(ステラ・メディックス代表、獣医師/ジャーナリスト 星良孝)
パーキンソン病特化の介護住宅を展開する企業サンウェルズ。2024年9月に不正請求が共同通信により報じられ、その後、上場前から不正請求を続けていたことを公表し、複数年にわたって決算を下方訂正するに至った。
2025年5月1日、同社は不実記載に基づき上場していたと東京証券取引所から指摘され、上場維持のためには、2026年4月までに同所の再審査が求められることになった。1年間は猶予期間となる。上場契約違約金6240万円の支払いを求められた上、審査の結果次第では上場廃止となる可能性も出ている。
不正発覚の直前2024年8月に3000円近くあった同社の株価は急落。2025年5月には500円台で上下している。
■ MeTooで不正発覚の連鎖
2024年1月以降、いわば「公金チュウチュウ企業」によるとみられる、医療費や介護費の不正請求問題が続々と明るみに出ている。その舞台は、病気を抱える人々を住まわせる住宅である。
公金をむさぼる企業が医療と介護の制度に巣くっている日本の恥部が、白日の下にさらされた形だが、一連の動きの中でも、上場企業が組織的に不正をやっていたという点で、サンウェルズは大規模かつ悪質である。
端緒になったのは、2024年1月からの共同通信の継続的な報道だ。当初は、精神障害者や知的障害者を対象にした訪問看護で、過大請求が行われていることを伝えるものだった。

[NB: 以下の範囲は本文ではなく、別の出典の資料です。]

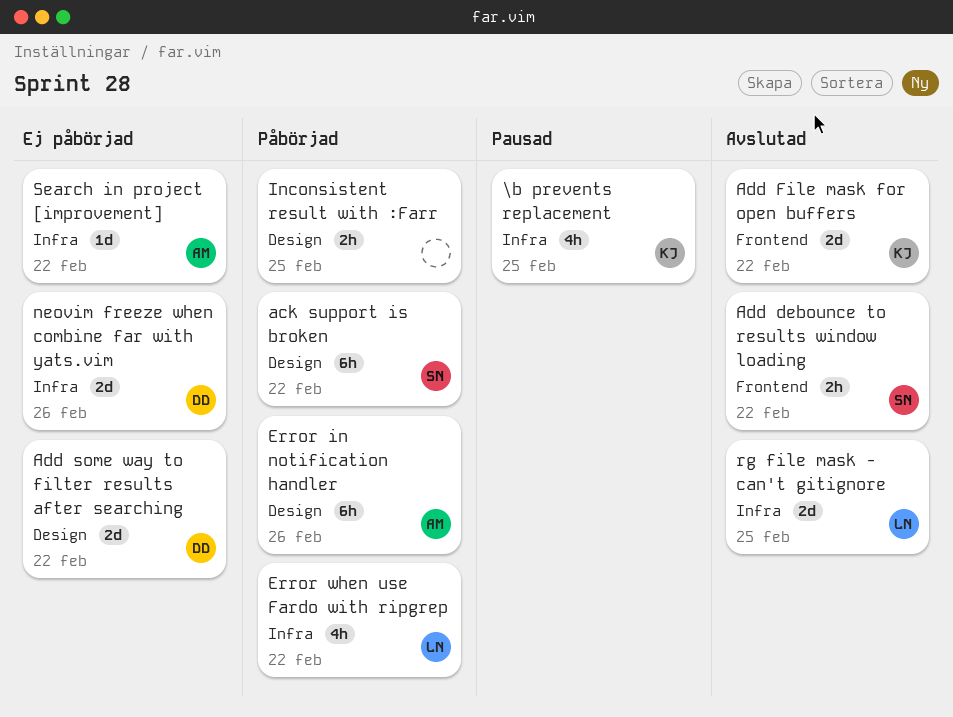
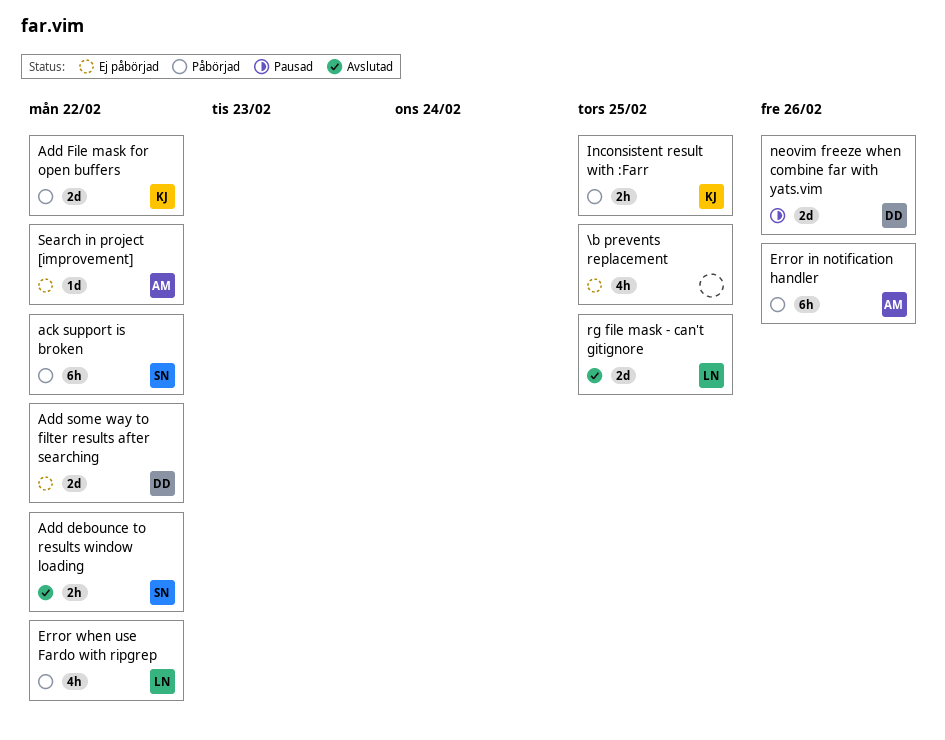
\b prevents replacement, status: Pausad -> Ej påbörjad
\b prevents replacement, owner: KJ -> none
Add File mask for open buffers, status: Avslutad -> Påbörjad
Inconsistent result with :Farr, owner: none -> KJ
neovim freeze when combine far with yats.vim, status: Ej påbörjad -> Pausad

その後、1カ所の報道が出ることで、“MeToo”運動と同じく、相次いで不正が内部告発される連鎖が起きた。ひどいときには架空の医療行為や介護行為がでっち上げられていた。
企業が組織ぐるみで大規模に不正を行っていたというのは異常事態だ。
サンウェルズが展開している施設はパーキンソン病に特化した住宅で、病気を抱えた人を集合住宅に住まわせ、医療や介護、障害福祉サービスを提供している。病気の人々にとっては、こうした施設は必要な存在だが、医療や介護の制度を悪用し、公的な資金を搾取しているのであれば大きな問題である。